▸ DOCUMENT TEXT

Learner
Learner

Reputation: 21393

Understanding the Java regex pattern example

I have a Java regular expressions example that works and extract content from given input string based on the given pattern:

import java.util.regex.Matcher;
import java.util.regex.Pattern;

public class PatternEx {
    static Pattern PATTERN_ONE = Pattern.compile("^(/?test/[^/]+)/([^/]+)(/?.*)$");
    static Pattern PATTERN_TWO = Pattern.compile("^(/?test)/([^/]+)(/?.*)$");
    static Pattern[] PATTERNS = { PATTERN_ONE, PATTERN_TWO };

    public static void main(String[] args) {
        for (Pattern p : PATTERNS) {
            Matcher m = p.matcher("/test/hello/world/checking/");
            if (m.matches()) {
                System.out.println(m.group(2));
            }
        }
    }
}

The output of this program is:

world
hello

I have gone through the Java doc for regular expressions and based on the document I can see that the pattern here is using "Capturing Groups"

But I am not able to understand how the pattern in my example works, what is its meaning and how it is able to extract data from input string. Can someone please help me in understanding this code.

▸ RECORDED DATA
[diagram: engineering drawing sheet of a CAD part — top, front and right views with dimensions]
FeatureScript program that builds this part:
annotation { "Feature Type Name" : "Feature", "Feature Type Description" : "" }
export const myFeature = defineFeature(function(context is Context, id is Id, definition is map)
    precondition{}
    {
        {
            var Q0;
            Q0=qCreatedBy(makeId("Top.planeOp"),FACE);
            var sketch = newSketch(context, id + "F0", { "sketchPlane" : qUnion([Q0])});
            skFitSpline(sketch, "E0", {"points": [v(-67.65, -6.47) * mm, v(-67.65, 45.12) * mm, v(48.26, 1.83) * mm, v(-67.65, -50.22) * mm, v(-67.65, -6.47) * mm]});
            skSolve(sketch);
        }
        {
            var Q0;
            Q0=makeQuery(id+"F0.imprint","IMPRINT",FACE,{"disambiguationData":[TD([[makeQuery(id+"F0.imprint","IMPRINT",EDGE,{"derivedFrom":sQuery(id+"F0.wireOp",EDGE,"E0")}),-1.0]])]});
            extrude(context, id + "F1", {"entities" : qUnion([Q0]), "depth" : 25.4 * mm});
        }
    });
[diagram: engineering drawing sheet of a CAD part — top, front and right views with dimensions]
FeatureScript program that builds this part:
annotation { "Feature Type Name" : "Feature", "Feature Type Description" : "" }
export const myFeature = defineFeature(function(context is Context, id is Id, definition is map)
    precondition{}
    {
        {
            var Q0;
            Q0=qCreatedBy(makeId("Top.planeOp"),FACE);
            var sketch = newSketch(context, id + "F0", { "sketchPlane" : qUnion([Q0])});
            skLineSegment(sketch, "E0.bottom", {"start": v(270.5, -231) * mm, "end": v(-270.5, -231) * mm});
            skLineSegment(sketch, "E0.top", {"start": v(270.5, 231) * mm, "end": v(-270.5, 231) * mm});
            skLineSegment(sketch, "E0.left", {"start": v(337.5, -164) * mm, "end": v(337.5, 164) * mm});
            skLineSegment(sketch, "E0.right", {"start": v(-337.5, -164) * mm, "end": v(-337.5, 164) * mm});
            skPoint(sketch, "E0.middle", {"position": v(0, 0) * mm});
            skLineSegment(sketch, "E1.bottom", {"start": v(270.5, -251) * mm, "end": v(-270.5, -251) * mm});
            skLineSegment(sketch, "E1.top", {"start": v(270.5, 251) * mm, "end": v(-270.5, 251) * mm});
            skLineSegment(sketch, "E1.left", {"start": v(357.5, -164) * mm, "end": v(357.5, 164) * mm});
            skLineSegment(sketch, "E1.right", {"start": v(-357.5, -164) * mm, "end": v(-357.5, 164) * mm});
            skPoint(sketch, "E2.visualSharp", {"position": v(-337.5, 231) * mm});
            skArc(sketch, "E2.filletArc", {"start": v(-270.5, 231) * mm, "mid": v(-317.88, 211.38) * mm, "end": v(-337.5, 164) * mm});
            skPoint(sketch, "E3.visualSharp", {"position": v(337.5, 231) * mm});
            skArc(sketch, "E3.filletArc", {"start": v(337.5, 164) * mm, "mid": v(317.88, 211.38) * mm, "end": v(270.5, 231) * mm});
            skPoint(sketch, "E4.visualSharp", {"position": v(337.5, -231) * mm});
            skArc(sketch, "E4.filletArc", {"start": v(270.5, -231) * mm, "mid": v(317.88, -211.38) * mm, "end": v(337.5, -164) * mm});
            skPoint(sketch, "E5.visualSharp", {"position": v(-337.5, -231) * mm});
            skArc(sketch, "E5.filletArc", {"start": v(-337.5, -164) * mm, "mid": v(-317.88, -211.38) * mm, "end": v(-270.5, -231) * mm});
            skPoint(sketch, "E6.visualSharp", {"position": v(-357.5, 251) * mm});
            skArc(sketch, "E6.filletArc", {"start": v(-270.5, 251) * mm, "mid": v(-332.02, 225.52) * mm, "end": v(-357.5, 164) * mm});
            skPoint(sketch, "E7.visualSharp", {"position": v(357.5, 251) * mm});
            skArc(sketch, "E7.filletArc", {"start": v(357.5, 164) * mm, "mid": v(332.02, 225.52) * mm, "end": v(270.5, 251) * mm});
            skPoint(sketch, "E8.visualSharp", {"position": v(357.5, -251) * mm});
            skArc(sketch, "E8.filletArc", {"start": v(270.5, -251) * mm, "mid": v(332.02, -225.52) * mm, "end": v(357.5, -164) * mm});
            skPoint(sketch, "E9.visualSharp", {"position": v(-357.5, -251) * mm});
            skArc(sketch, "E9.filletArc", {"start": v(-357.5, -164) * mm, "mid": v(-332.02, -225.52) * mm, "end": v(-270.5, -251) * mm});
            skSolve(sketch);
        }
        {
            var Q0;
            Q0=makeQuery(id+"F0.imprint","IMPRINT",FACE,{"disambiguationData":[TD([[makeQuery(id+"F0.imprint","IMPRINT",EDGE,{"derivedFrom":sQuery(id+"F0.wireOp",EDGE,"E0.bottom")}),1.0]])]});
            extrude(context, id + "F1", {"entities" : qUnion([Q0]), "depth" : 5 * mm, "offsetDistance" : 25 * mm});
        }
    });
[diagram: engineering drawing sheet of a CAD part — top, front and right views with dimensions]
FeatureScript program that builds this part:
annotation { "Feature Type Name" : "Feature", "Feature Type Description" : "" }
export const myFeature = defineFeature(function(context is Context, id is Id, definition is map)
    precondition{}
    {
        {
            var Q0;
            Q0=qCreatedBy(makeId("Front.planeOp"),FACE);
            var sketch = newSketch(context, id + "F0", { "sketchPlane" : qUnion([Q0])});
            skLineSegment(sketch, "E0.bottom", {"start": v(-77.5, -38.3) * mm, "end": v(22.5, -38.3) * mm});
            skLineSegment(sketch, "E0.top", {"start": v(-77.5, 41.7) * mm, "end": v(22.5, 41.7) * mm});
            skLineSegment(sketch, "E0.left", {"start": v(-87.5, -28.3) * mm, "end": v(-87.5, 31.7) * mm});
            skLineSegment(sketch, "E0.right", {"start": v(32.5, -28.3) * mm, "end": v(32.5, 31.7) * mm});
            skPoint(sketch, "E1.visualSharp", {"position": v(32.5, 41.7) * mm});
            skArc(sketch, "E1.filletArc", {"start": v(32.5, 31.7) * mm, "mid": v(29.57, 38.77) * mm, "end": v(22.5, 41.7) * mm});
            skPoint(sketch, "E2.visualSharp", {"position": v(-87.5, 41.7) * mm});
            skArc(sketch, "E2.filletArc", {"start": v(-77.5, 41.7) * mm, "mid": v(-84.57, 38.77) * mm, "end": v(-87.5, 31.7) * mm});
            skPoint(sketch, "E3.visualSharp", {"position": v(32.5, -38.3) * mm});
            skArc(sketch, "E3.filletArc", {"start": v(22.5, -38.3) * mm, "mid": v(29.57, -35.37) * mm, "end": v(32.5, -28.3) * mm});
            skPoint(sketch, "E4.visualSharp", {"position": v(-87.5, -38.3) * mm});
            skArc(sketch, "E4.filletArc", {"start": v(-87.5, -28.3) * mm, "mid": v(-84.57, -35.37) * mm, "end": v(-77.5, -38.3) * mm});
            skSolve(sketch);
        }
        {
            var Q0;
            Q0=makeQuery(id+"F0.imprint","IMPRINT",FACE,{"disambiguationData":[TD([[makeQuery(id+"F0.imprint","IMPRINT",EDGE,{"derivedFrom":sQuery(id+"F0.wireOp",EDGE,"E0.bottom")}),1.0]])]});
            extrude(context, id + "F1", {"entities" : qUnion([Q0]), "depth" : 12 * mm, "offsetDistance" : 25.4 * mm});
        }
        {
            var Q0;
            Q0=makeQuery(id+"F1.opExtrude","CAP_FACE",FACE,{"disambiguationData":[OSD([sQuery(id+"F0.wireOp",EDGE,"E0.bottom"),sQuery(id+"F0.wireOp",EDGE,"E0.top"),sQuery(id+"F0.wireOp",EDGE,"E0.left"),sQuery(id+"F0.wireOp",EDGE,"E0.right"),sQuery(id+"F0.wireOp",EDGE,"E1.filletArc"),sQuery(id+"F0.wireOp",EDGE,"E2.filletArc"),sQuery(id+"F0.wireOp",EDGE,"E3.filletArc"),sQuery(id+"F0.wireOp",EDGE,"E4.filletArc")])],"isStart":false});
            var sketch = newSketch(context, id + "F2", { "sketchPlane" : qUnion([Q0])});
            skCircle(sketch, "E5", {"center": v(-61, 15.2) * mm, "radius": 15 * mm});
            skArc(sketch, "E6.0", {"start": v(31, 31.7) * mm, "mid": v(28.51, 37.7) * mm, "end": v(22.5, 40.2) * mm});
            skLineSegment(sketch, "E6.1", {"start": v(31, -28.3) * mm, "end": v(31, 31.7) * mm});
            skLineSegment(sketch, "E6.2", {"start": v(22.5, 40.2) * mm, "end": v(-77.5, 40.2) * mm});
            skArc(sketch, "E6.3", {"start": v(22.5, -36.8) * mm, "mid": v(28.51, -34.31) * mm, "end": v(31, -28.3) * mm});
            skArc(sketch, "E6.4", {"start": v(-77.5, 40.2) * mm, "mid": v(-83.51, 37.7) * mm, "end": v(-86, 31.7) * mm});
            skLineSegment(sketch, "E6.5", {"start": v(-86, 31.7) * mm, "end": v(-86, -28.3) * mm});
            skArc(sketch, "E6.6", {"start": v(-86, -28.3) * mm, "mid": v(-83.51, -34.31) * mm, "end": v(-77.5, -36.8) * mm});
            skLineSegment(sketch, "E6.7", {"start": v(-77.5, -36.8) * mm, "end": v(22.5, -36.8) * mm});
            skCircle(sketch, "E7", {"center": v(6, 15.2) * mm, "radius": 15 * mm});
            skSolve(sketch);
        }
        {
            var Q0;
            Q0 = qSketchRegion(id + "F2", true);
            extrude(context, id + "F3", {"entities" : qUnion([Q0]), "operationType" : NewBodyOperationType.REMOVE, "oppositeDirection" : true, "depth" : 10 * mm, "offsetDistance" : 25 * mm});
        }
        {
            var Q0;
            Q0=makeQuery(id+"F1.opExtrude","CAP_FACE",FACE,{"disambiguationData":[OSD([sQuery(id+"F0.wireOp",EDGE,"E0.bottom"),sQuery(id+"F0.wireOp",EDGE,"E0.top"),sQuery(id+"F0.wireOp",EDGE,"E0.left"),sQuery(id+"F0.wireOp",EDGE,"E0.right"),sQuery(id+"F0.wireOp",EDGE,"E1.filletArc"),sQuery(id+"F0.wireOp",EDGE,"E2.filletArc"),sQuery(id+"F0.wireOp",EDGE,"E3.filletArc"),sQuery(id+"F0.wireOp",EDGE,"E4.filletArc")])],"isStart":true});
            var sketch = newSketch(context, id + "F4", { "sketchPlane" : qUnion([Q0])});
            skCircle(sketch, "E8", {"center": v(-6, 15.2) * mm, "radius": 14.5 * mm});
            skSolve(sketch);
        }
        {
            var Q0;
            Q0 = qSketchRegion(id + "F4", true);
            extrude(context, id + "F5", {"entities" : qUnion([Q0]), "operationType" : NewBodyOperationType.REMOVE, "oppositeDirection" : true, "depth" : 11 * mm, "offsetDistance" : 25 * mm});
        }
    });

▸ EXERCISE TASKS
(A) From the Java regex question, list every static field declared in the class PatternEx.
(B) Carry the Java regex question forward from its final sentence.

▸ SET OF ANSWERS
(A)
PATTERN_ONE
PATTERN_TWO
PATTERNS

(B)
Upvotes: 1

Views: 1962

Answers (1)

TomasZ.
TomasZ.

Reputation: 469

Hope this helps:

Pattern 1: ^(/?test/[^/]+)/([^/]+)(/?.*)$

group 1: (/?test/[^/]+) = "/test/hello"
group 2: ([^/]+) = "world"
group 3: (/?.*) = "/checking/"

Pattern 2: ^(/?test)/([^/]+)(/?.*)$

group 1: (/?test) = "/test"
group 2: ([^/]+) = "hello"
group 3: (/?.*) = "world/checking/"

Hints:

/?test - the slash is optional = "test", "/test"
[^/] - anything else than a slash = "hello", "world", "$#* abc",...
[^/]+ - the plus stands for 1 or more times = "a", "aa",...
/?.* - optional slash and any character 0 or more times = "","/","a","/a",...

^,$,?,.,*,[] - regex operators, you can google their meaning.